Baixamos esse e-book no fim de semana passado, quando a editora Todavia disponibilizou-o gratuitamente para download durante dois dias (valeu, Todavia!). A leitura surpreendentemente leve de um texto repleto de informação é possível por causa de dois fatores principais: Eula Biss adota um tom muito pessoal, conversacional mesmo, para relatar suas aventuras como mãe de primeira viagem e seus esforços para cercar o filho da mais espessa camada possível de proteções; o relato na verdade parece uma conversa com uma amiga superprotetora de seu bebê. O segundo motivo é o uso de metáforas literárias em geral e a do vampiro em particular para falar sobre infecções: Drácula, de Bram Stoker, é invocado, no decorrer dos curtos capítulos desse livro de 208 páginas, como personificação das doenças que nos invadem o corpo para ilustrar de que maneira nos relacionamos com vacinas, medos, patógenos e a própria medicina ocidental.
Leitura fácil e interessante (especialmente nesses tempos de quarentena e disputas de narrativas, em que informação confiável e de qualidade vale ouro), Imunidade pode não ser um livro propriamente científico, mas é um relato real de uma mãe no fogo cruzado das informações conflitantes: vacinas podem causar autismo? Campanhas de vacinação são plots comunistas de esterilização em massa? A decisão sobre a vacinação de meu filho é algo que cabe só a mim ou é uma discussão no âmbito da saúde pública? As perguntas que Eula Biss traz à mesa são relevantes e, neste apocalíptico 2020, urgentes.

Selecionamos aqui alguns trechos:
“De todas as metáforas sugeridas nas abundantes páginas de Drácula, a doença é uma das mais óbvias. O conde chega à Inglaterra exatamente como uma doença nova podia chegar: de navio. Ele invoca hordas de ratos e seu mal infeccioso se espalha da primeira mulher que ele morde às crianças que ele alimenta à noite, sem saber o mal que está causando. O que torna Drácula particularmente aterrorizante e o que faz sua trama levar tanto tempo para se resolver é que ele é um monstro cuja monstruosidade é contagiosa.”
“Uma vez dentro de outra célula, os vírus usam-na para produzir mais de si mesmos. A metáfora de uma fábrica é usada com frequência para descrever como os vírus funcionam: eles entram numa célula e forçam seu equipamento a gerar milhares de vírus.

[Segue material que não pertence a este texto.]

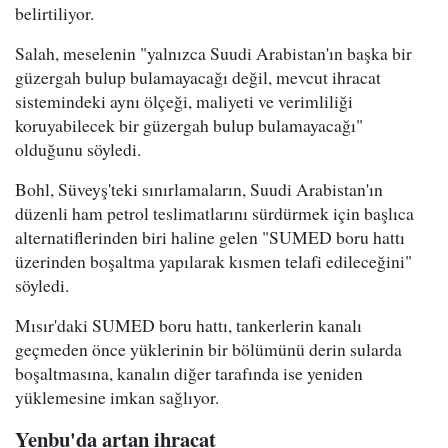
belirtiliyor.
Salah, meselenin "yalnızca Suudi Arabistan'ın başka bir
güzergah bulup bulamayacağı değil, mevcut ihracat
sistemindeki aynı ölçeği, maliyeti ve verimliliği
koruyabilecek bir güzergah bulup bulamayacağı"
olduğunu söyledi.
Bohl, Süveyş'teki sınırlamaların, Suudi Arabistan'ın
düzenli ham petrol teslimatlarını sürdürmek için başlıca
alternatiflerinden biri haline gelen "SUMED boru hattı
üzerinden boşaltma yapılarak kısmen telafi edileceğini"
söyledi.
Mısır'daki SUMED boru hattı, tankerlerin kanalı
geçmeden önce yüklerinin bir bölümünü derin sularda
boşaltmasına, kanalın diğer tarafında ise yeniden
yüklemesine imkan sağlıyor.
Yenbu'da artan ihracat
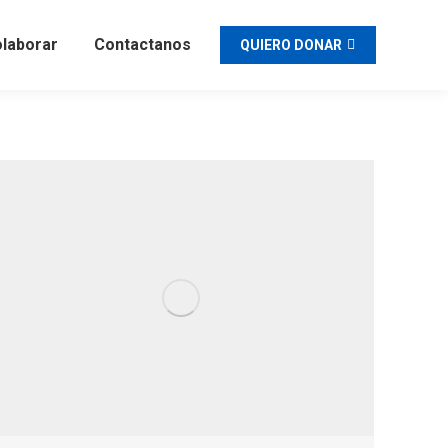
laborar
Contactanos
QUIERO DONAR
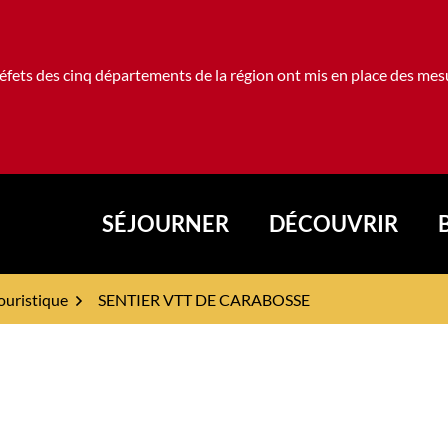
fets des cinq départements de la région ont mis en place des mesur
SÉJOURNER
DÉCOUVRIR
rval
ouristique
SENTIER VTT DE CARABOSSE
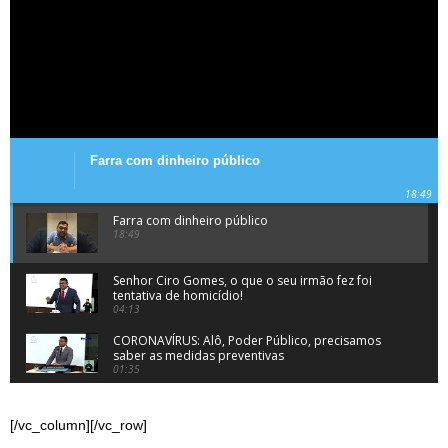
Farra com dinheiro público
18:49
Farra com dinheiro público
18:49
Senhor Ciro Gomes, o que o seu irmão fez foi
tentativa de homicídio!
04:13
CORONAVÍRUS: Alô, Poder Público, precisamos
saber as medidas preventivas
01:35
A insanidade na atitude de Cid Gomes
06:50
[/vc_column][/vc_row]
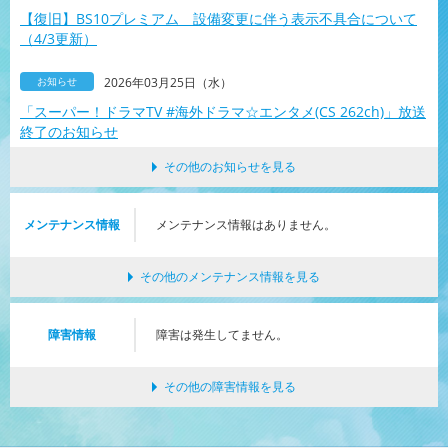
【復旧】BS10プレミアム 設備変更に伴う表示不具合について
（4/3更新）
お知らせ
2026年03月25日（水）
「スーパー！ドラマTV #海外ドラマ☆エンタメ(CS 262ch)」放送
終了のお知らせ
その他のお知らせを見る
メンテナンス情報
メンテナンス情報はありません。
その他のメンテナンス情報を見る
障害情報
障害は発生してません。
その他の障害情報を見る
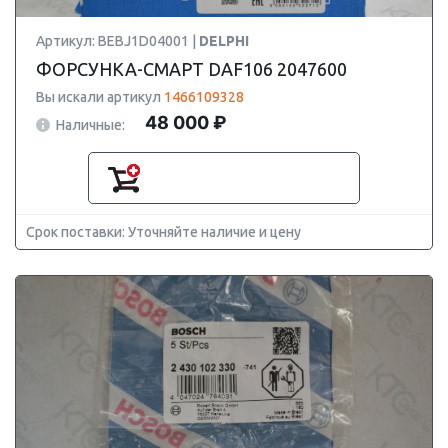
Артикул: BEBJ1D04001 |
DELPHI
ФОРСУНКА-СМАРТ DAF106 2047600
Вы искали артикул
1466109328
48 000 ₽
Наличные:
Срок поставки: Уточняйте наличие и цену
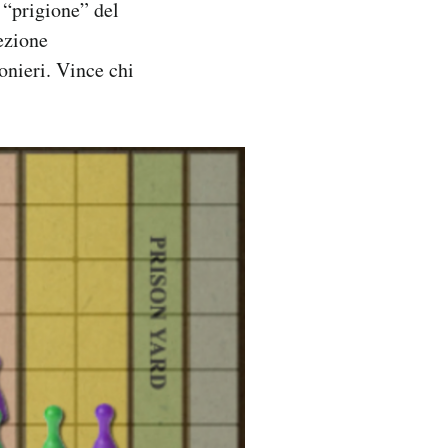
e “prigione” del
sezione
onieri. Vince chi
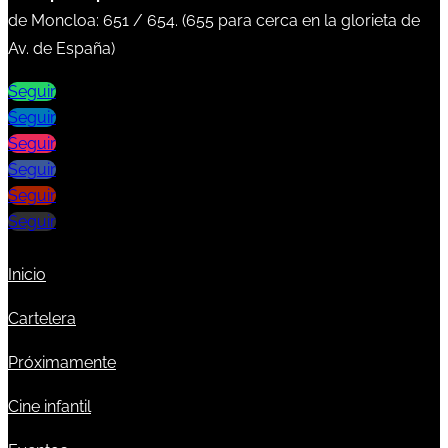
de Moncloa:
651
/
654
. (
655
para cerca en la glorieta de
Av. de España)
Seguir
Seguir
Seguir
Seguir
Seguir
Seguir
Inicio
Cartelera
Próximamente
Cine infantil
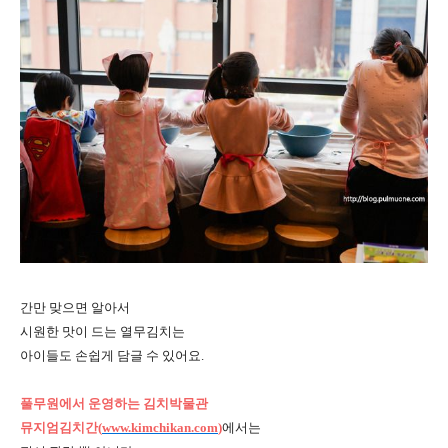
간만 맞으면 알아서
시원한 맛이 드는 열무김치는
아이들도 손쉽게 담글 수 있어요.
풀무원에서 운영하는 김치박물관
뮤지엄김치간(
www.kimchikan.com
)
에서는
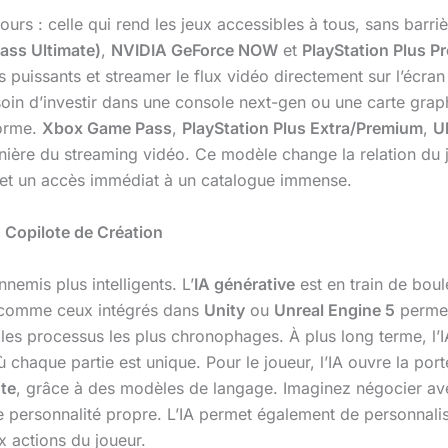
urs : celle qui rend les jeux accessibles à tous, sans barriè
ass Ultimate)
,
NVIDIA GeForce NOW
et
PlayStation Plus 
s puissants et streamer le flux vidéo directement sur l’écran
oin d’investir dans une console next-gen ou une carte gra
norme.
Xbox Game Pass
,
PlayStation Plus Extra/Premium
,
U
nière du streaming vidéo. Ce modèle change la relation du j
 et un accès immédiat à un catalogue immense.
u Copilote de Création
nnemis plus intelligents. L’
IA générative
est en train de boul
s comme ceux intégrés dans
Unity
ou
Unreal Engine 5
permet
si les processus les plus chronophages. À plus long terme, 
 chaque partie est unique. Pour le joueur, l’IA ouvre la por
nte
, grâce à des modèles de langage. Imaginez négocier av
 personnalité propre. L’IA permet également de personnalise
x actions du joueur.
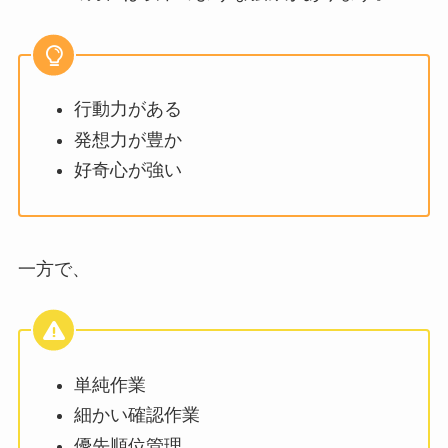
行動力がある
発想力が豊か
好奇心が強い
一方で、
単純作業
細かい確認作業
優先順位管理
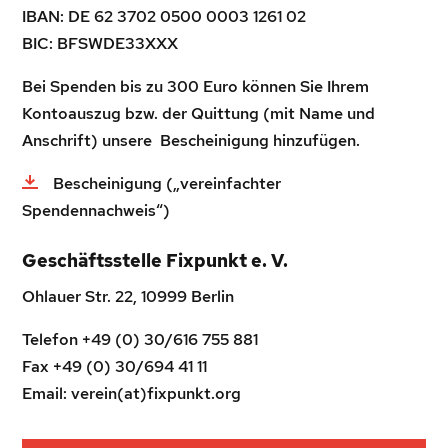
IBAN: DE 62 3702 0500 0003 1261 02
BIC: BFSWDE33XXX
Bei Spenden bis zu 300 Euro können Sie Ihrem
Kontoauszug bzw. der Quittung (mit Name und
Anschrift) unsere Bescheinigung hinzufügen.
Bescheinigung („vereinfachter
Spendennachweis“
)
Geschäftsstelle Fixpunkt e. V.
Ohlauer Str. 22, 10999 Berlin
Telefon +49 (0) 30/616 755 881
Fax +49 (0) 30/694 41 11
Email: verein(at)fixpunkt.org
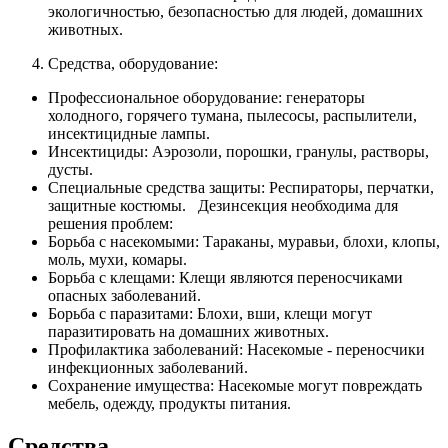
экологичностью, безопасностью для людей, домашних
животных.
Средства, оборудование:
Профессиональное оборудование: генераторы
холодного, горячего тумана, пылесосы, распылители,
инсектицидные лампы.
Инсектициды: Аэрозоли, порошки, гранулы, растворы,
дусты.
Специальные средства защиты: Респираторы, перчатки,
защитные костюмы. Дезинсекция необходима для
решения проблем:
Борьба с насекомыми: Тараканы, муравьи, блохи, клопы,
моль, мухи, комары.
Борьба с клещами: Клещи являются переносчиками
опасных заболеваний.
Борьба с паразитами: Блохи, вши, клещи могут
паразитировать на домашних животных.
Профилактика заболеваний: Насекомые - переносчики
инфекционных заболеваний.
Сохранение имущества: Насекомые могут повреждать
мебель, одежду, продукты питания.
Средства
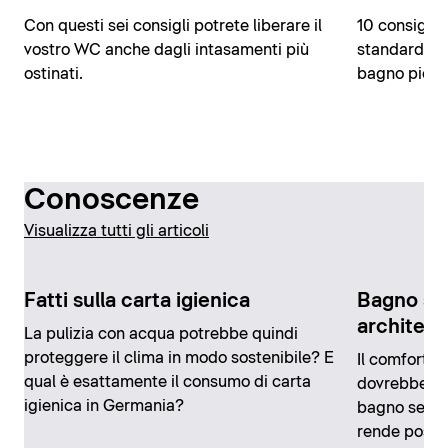
Con questi sei consigli potrete liberare il
10 consigli 
vostro WC anche dagli intasamenti più
standard, u
ostinati.
bagno piccol
Conoscenze
Visualizza tutti gli articoli
Fatti sulla carta igienica
Bagno se
architett
La pulizia con acqua potrebbe quindi
proteggere il clima in modo sostenibile? E
Il comfort i
qual è esattamente il consumo di carta
dovrebbe val
igienica in Germania?
bagno senza 
rende possi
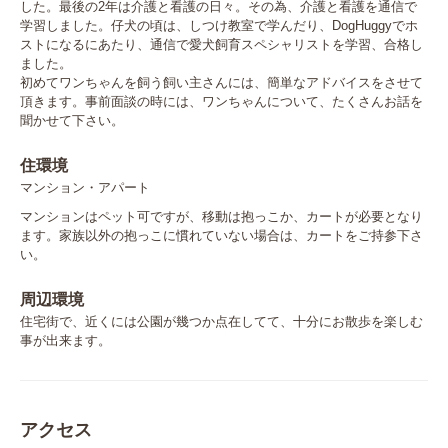
した。最後の2年は介護と看護の日々。その為、介護と看護を通信で
学習しました。仔犬の頃は、しつけ教室で学んだり、DogHuggyでホ
ストになるにあたり、通信で愛犬飼育スペシャリストを学習、合格し
ました。

初めてワンちゃんを飼う飼い主さんには、簡単なアドバイスをさせて
頂きます。事前面談の時には、ワンちゃんについて、たくさんお話を
聞かせて下さい。
住環境
マンション・アパート
マンションはペット可ですが、移動は抱っこか、カートが必要となり
ます。家族以外の抱っこに慣れていない場合は、カートをご持参下さ
い。
周辺環境
住宅街で、近くには公園が幾つか点在してて、十分にお散歩を楽しむ
事が出来ます。
アクセス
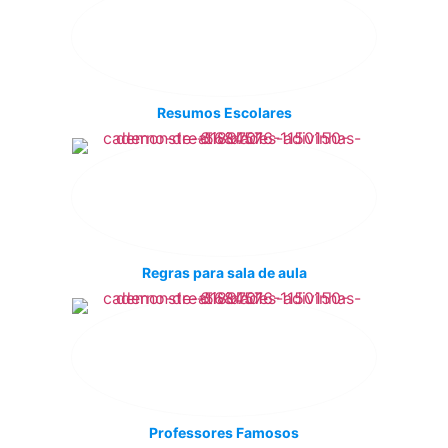
Resumos Escolares
Regras para sala de aula
Professores Famosos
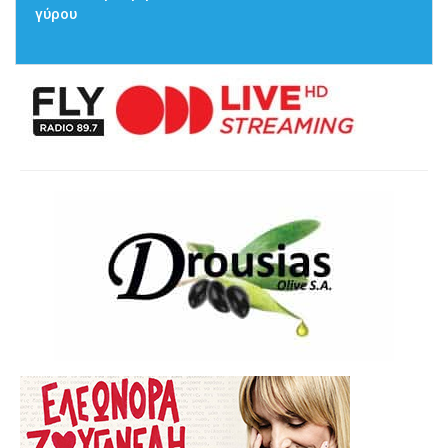
γύρου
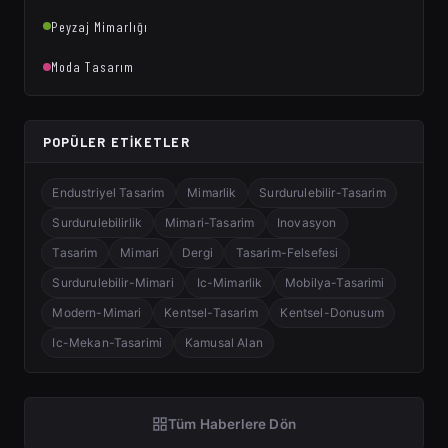
Peyzaj Mimarlığı
Moda Tasarım
POPÜLER ETIKETLER
Endustriyel Tasarim
Mimarlik
Surdurulebilir-Tasarim
Surdurulebilirlik
Mimari-Tasarim
Inovasyon
Tasarim
Mimari
Dergi
Tasarim-Felsefesi
Surdurulebilir-Mimari
Ic-Mimarlik
Mobilya-Tasarimi
Modern-Mimari
Kentsel-Tasarim
Kentsel-Donusum
Ic-Mekan-Tasarimi
Kamusal Alan
Tüm Haberlere Dön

Mas eles me parecem mais sobrenaturais do que industriais: são zumbis, ladrões de corpos, vampiros.”
“Vinte anos mais tarde, o médico do campo, Edward Jenner, extraiu o pus de uma bolha na mão de uma ordenhadora e raspou-o no braço de um menino de oito anos. O menino teve febre, mas não ficou doente. Jenner então expôs o menino à varíola, que não o infectou. Encorajado, Jenner continuou seu experimento em dezenas de outras pessoas, inclusive seu próprio filho. Em pouco tempo, o procedimento ficaria conhecido pelo termo que Jenner cunhou para a varíola bovina, “variolae vaccinae” (vacínia), derivado da palavra latina “vacca”, o animal que deixaria para sempre sua marca na vacinação.”
“A expressão ‘sistema imunológico’ foi usada pela primeira vez em 1967 por Niels Jerne. (…) O que sabemos desse sistema é assombroso. Ele começa na pele, uma barreira capaz de sintetizar substâncias bioquímicas que inibem o crescimento de certas bactérias e que contém, em suas camadas mais profundas, células que podem provocar inflamação e ingerir patógenos. Temos depois as membranas dos sistemas digestivo, respiratório e urogenital, com o seu muco de capturar patógenos, seus cílios de expulsar patógenos e suas alta concentração de células capazes de produzir os anticorpos responsáveis pela imunidade duradoura. Além dessas barreiras, o sistema circulatório transporta patógenos que estão no sangue para o baço, onde o sangue é filtrado e os anticorpos, gerados, e o sistema linfático leva os agentes patogênicos dos tecidos do corpo para os gânglios linfáticos, onde ocorre o mesmo processo – os patógenos são cercados por uma variedade de células que os ingerem, os eliminam e se lembram deles para ter uma reação mais eficiente no futuro.”